Católicos votam Trump, mas Igreja espera para ver
O arcebispo Timothy Broglio, presidente da Conferência Episcopal dos EUA, deu os parabéns a Donald Trump pela sua eleição a 5 de novembro e pediu-lhe que passasse “da campanha à governação” e que tudo fizesse para “uma transição pacífica” de uma presidência para a outra. Em setembro, numa rara tomada de posição política, o Papa Francisco tinha apelado aos católicos americanos que votassem no “mal menor”, e, embora sem nunca referir os nomes de Trump ou Kamala Harris, declarou que “ambos os candidatos são contra a vida, seja o que expulsa imigrantes, seja o que mata bebés”. A promessa de expulsão dos imigrantes ilegais foi um tema forte da campanha republicana, tal como o da defesa do direito ao aborto foi omnipresente na campanha democrata.

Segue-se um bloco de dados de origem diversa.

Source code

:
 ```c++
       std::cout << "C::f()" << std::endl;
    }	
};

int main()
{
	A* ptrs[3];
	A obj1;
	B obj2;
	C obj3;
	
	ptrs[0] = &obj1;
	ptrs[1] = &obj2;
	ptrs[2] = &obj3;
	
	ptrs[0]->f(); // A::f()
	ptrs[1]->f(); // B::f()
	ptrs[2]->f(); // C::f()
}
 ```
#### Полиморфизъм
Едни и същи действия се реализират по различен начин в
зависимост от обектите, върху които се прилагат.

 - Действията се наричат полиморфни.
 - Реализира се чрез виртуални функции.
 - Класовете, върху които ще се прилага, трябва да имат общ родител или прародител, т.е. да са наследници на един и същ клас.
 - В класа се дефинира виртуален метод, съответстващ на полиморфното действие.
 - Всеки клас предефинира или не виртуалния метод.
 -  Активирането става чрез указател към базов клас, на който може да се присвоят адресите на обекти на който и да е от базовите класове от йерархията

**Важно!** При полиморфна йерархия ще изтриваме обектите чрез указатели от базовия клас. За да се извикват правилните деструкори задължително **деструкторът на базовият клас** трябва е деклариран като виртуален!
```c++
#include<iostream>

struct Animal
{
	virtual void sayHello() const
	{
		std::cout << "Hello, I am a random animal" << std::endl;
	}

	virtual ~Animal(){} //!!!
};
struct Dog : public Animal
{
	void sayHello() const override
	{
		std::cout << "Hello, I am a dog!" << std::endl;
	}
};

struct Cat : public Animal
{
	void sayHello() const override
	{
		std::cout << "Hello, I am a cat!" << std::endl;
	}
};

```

As sondagens à boca das urnas revelam que uma maioria de católicos votou em Trump. Representando cerca de um quinto dos votantes, os católicos americanos, segundo a NBC, preferiram em 58 por cento dos casos Trump contra 40 por cento que escolheram Harris. Uma sondagem similar divulgada pelo Washington Post dava 56 por cento dos católicos a votar Trump e 41 por cento em Harris. Em alguns estados, como a Pensilvânia e o Michigan, o voto católico terá sido decisivo para a vitória de Trump.
Trump é um protestante, tal como Harris, que poderá ser classificada como batista, mas a vice-presidente agora derrotada teve contacto desde a infância tanto com o cristianismo do pai jamaicano como com o hinduísmo da mãe indiana. E é casada com um judeu. Trump, por seu lado, é casado com uma católica nascida na Eslovénia. Quanto ao presidente cessante, Joe Biden, é católico, apenas o segundo na história dos EUA a chegar à Casa Branca (o primeiro foi John Kennedy).
Além do aborto, sobre o qual Trump tem uma posição dúbia (apesar de ter nomeado os juízes conservadores que influenciaram o fim da proteção constitucional à interrupção voluntária da gravidez), a Igreja Católica critica fortemente a pena de morte nos EUA, que não foi tema debatido na campanha. A imigração vai ser provavelmente nos próximos meses o grande ponto de desavença entre o futuro presidente e a Santa Sé.